EXERCISE DETAILS = Return only the lines of the listing below that run from the line with "middle mcp: (301, 79)" through the line with "pinky dip: (310, 84)", both ends included, exactly as written.

SOURCE DATA =
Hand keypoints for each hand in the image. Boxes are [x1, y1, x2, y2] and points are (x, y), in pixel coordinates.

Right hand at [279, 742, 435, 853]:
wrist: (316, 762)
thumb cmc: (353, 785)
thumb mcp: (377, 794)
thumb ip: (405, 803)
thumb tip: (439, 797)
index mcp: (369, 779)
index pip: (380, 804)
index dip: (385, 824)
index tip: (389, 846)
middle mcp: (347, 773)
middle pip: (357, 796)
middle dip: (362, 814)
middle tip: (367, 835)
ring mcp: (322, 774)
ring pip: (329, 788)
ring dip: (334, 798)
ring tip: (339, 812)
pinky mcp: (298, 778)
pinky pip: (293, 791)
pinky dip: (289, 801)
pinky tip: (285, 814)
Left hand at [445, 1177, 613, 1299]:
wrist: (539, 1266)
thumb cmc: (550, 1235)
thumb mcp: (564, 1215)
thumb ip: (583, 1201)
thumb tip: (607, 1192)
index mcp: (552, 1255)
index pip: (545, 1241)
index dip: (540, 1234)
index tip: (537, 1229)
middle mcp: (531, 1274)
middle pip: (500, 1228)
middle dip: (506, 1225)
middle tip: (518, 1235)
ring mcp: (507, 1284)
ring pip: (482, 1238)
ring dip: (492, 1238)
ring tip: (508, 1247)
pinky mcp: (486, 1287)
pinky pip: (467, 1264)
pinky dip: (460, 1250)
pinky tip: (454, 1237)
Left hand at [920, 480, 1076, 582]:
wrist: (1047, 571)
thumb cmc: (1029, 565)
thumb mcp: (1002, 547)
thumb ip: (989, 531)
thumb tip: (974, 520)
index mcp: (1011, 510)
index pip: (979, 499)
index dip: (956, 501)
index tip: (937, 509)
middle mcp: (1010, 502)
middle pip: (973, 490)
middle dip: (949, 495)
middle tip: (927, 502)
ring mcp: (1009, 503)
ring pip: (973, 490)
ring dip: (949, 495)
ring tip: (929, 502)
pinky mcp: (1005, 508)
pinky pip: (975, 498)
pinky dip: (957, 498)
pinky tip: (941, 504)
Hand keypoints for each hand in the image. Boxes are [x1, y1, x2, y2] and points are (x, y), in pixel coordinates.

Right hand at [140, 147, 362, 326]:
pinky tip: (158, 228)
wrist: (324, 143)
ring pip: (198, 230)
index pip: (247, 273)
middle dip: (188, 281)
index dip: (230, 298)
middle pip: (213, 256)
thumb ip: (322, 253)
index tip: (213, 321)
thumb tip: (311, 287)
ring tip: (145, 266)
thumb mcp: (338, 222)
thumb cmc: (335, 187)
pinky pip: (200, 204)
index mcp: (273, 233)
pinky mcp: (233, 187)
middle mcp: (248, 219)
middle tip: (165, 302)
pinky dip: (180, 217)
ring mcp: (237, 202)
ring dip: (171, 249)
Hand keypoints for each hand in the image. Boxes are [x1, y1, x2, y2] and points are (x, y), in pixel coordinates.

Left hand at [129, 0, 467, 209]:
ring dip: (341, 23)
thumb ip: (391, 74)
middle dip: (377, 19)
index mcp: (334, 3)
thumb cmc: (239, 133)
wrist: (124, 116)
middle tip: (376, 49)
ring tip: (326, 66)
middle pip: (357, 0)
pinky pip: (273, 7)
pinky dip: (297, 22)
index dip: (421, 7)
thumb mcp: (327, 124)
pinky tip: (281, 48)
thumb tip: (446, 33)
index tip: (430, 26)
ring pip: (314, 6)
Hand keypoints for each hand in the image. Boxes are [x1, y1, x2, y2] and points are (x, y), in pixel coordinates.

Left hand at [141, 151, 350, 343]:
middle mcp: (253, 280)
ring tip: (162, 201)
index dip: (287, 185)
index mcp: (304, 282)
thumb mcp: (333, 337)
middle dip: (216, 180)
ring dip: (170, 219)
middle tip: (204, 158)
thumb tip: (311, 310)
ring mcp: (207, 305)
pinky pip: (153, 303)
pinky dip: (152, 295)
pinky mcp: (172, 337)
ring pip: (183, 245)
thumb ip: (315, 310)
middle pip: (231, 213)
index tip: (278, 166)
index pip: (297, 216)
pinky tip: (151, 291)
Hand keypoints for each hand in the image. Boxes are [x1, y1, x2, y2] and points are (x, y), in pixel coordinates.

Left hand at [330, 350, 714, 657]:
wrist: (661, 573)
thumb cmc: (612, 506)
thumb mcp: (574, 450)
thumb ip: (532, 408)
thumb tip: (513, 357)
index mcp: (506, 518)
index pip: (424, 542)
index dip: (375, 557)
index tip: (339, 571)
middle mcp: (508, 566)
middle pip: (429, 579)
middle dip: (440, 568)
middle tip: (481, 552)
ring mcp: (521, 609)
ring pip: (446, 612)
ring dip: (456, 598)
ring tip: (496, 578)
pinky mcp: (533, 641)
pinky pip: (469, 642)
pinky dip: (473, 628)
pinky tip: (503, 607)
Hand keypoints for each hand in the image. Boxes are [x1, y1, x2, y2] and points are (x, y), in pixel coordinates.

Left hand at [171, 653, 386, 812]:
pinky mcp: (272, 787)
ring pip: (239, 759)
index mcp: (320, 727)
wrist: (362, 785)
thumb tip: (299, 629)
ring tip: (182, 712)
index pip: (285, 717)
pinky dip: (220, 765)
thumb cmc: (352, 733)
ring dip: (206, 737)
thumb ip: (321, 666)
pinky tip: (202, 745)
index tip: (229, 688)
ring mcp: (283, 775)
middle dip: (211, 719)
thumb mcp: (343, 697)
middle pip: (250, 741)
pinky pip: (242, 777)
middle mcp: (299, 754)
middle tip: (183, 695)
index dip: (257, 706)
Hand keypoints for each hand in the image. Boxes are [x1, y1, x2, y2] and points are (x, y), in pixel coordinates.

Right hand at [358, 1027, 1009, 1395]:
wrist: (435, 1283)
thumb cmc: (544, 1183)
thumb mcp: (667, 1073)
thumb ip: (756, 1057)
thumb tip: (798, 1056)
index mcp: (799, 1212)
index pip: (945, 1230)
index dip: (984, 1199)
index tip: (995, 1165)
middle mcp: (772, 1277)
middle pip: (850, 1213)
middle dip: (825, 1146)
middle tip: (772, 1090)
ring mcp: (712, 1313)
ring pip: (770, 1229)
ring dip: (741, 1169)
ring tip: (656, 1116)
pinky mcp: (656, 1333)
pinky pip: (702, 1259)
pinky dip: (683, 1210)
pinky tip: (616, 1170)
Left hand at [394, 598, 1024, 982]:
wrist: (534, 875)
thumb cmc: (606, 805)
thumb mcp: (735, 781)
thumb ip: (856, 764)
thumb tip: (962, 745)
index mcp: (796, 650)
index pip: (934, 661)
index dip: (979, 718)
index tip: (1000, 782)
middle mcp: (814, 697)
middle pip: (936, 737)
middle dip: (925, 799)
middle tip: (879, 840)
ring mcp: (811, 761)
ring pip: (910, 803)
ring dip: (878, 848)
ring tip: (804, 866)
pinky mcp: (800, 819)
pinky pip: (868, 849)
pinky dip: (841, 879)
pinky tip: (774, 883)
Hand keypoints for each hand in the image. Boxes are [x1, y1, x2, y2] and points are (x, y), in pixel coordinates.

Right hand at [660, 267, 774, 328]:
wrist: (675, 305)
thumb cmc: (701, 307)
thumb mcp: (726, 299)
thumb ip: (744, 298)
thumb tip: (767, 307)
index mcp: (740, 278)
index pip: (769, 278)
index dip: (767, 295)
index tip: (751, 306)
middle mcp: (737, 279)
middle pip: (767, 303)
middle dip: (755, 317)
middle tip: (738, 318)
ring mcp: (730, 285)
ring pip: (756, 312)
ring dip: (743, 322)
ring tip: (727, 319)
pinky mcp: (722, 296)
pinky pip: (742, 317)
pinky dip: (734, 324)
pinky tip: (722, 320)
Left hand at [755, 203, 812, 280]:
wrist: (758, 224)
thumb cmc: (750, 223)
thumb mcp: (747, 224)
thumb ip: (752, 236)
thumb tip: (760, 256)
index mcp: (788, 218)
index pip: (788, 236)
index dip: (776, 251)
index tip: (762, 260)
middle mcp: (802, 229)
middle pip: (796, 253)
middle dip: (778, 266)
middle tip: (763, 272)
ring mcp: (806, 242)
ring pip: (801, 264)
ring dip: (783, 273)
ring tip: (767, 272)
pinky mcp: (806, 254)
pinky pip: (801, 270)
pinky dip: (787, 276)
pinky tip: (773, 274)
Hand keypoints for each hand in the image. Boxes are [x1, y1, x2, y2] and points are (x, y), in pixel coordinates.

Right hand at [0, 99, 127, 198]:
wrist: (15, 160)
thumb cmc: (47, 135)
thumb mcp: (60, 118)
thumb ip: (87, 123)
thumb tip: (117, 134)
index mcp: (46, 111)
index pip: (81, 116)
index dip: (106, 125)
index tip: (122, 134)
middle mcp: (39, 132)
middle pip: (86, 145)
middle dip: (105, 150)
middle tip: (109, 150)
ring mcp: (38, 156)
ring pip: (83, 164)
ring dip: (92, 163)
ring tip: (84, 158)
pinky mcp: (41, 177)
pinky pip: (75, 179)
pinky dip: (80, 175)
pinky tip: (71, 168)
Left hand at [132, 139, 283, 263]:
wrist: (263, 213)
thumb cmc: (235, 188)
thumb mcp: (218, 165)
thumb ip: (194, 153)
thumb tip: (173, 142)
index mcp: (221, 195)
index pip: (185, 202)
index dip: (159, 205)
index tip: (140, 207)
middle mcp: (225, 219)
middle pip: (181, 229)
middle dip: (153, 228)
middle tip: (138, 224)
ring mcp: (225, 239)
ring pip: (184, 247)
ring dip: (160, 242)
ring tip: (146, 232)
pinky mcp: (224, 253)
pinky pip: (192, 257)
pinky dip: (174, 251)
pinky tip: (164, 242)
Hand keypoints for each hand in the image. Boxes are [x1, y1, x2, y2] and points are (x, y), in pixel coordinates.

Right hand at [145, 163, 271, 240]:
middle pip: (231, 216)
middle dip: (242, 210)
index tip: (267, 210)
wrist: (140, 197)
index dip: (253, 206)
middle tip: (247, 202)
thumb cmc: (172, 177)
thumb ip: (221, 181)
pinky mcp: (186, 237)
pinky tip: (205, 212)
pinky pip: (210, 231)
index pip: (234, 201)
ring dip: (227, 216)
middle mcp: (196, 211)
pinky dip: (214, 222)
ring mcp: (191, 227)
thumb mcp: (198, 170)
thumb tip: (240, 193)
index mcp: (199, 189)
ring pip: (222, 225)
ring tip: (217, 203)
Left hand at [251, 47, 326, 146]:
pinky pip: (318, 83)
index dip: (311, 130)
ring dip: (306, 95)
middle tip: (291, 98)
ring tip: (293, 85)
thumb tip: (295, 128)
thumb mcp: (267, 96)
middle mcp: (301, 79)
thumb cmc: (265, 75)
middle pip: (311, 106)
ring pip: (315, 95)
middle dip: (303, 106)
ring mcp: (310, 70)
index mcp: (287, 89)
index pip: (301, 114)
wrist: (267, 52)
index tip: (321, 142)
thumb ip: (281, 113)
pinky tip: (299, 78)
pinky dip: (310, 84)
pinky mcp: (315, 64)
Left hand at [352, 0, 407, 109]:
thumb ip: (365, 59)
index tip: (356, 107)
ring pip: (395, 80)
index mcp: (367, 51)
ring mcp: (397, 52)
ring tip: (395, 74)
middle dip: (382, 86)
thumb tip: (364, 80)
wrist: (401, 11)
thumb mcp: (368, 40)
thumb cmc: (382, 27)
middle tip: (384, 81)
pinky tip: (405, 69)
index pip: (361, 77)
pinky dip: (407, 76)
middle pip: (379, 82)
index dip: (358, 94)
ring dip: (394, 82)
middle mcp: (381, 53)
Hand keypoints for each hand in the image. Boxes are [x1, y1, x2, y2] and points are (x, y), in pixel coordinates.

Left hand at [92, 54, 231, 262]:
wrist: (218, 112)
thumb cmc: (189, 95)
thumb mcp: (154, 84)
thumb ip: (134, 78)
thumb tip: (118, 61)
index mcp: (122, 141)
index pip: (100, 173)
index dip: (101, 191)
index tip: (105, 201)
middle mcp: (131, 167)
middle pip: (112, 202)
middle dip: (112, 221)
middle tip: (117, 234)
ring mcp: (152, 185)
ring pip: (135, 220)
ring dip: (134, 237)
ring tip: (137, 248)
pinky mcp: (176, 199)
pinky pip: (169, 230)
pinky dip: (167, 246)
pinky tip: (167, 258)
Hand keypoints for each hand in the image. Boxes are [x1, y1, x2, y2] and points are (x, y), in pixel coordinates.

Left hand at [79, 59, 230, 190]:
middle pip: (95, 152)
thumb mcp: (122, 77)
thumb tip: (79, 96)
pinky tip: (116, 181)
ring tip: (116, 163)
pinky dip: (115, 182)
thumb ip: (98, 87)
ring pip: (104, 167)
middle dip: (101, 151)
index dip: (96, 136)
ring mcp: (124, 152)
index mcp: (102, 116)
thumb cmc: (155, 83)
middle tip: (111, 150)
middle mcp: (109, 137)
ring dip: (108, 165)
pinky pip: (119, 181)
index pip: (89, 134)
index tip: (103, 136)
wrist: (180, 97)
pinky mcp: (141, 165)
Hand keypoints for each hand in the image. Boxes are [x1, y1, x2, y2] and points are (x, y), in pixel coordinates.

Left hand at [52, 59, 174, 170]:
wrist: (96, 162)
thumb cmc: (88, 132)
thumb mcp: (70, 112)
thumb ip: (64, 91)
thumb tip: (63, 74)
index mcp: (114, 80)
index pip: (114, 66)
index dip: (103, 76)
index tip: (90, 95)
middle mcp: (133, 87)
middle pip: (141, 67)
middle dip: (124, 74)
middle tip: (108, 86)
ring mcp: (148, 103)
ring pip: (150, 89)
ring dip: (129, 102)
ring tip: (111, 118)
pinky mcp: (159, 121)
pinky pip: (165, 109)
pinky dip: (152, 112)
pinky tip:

ANSWER SECTION =
middle mcp: (301, 79)
thumb cmc: (265, 75)
middle pip: (311, 106)
ring pip: (315, 95)
middle dip: (303, 106)
ring mcp: (310, 70)
index mcp: (287, 89)
index pip: (301, 114)
wrist: (267, 52)
index tip: (321, 142)
thumb ip: (281, 113)
pinky tip: (299, 78)
pinky dip: (310, 84)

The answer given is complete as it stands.